I did a calculation and decided that within around 100 years many secular countries would be run by religious fanatics, and then I read that the quiverfull movement has around a 20% retention rate. Of course, given exponential growth that doesn't buy all that more time.

The problem isn't that ISIS take over. They don't have the weapons, they don't have the numbers, they don't control any tank factories. The worry is that in 2100 or 2200, if for some reason the singularity hasn't happened, fundamentalist Muslims are a democratic majority in France and evangelicals are a majority in the US, and now there is a far more serious threat than that of ISIS, and the question of whether, with the technology of 2200, the US can disable France's nuclear weapons in a first strike is raised.

Obviously that is just one hypothetical.
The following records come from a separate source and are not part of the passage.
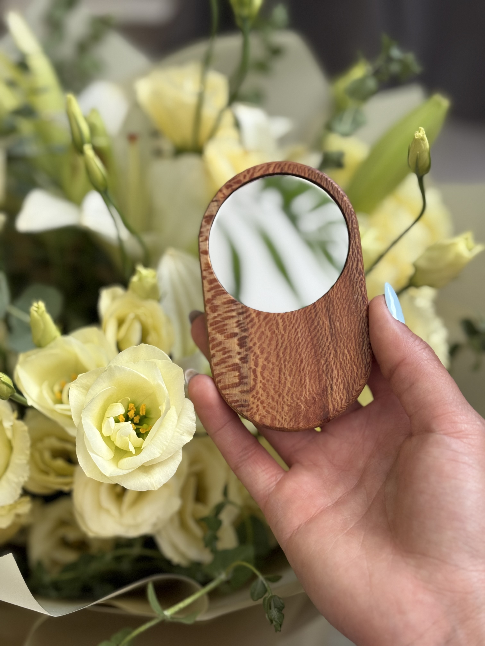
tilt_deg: -59.5
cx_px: 242
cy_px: 323
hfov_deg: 28.0
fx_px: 971
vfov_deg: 36.8
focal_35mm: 52
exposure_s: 1/40
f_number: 1.6
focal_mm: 5.96
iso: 160
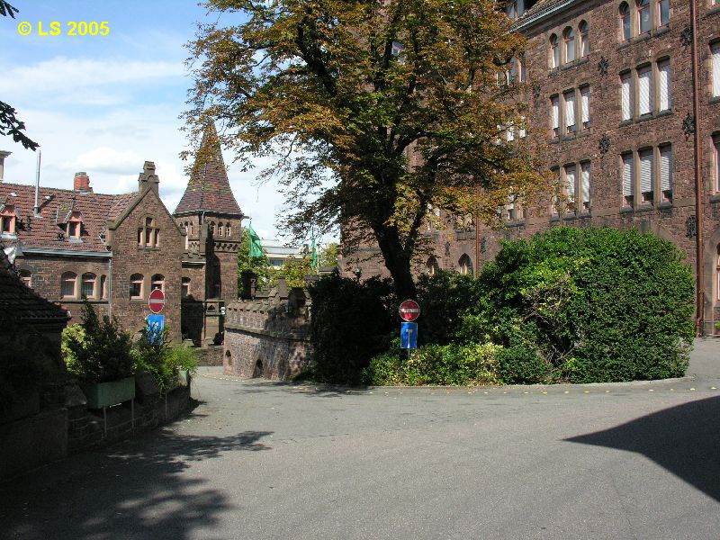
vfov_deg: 40.7
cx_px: 360
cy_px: 270
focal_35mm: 35
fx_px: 728
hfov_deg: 52.6
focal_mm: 8.9
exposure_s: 1/358
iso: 200
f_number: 8
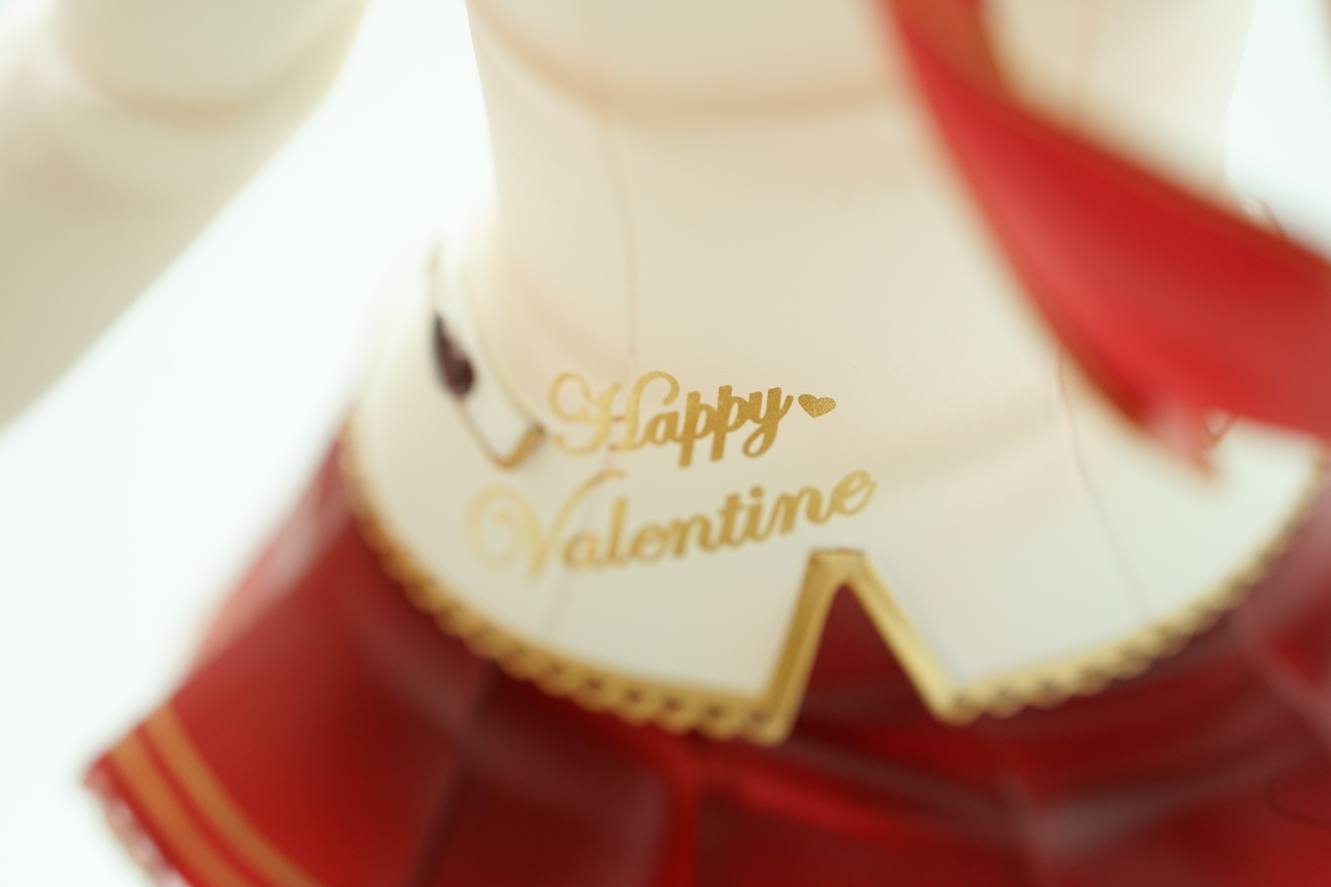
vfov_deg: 27.0
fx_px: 1848
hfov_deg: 39.6
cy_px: 444
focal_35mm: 50
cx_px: 666
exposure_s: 1/60
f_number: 5.6
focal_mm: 50
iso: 1000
But as the average religiosity rises, and when both Islam and Christianity have a serious history of violence, it seems likely to end in disaster, if baseline humans are still the dominant force at that point in time.

Comment author: chaosmage 26 March 2015 11:39:05AM *  1 point [-]

You're neglecting a different factor that is more highly (and negatively) correlated with fertility than religiosity: level of education in mothers. Religious families significantly outreproduce nonreligious ones only where their level of education is also significantly lower. (Quiverfulls homeschool, ultra-orthodox jews in Israel have their own schools, muslims in Europe and Russia tend to live in poor areas with comparatively bad schools.) Of course these two factors are causally linked: lots of religions have explicit or implicit norms against girls' education. But to neglect the stronger one of the two is to mistakenly see an unassailable problem.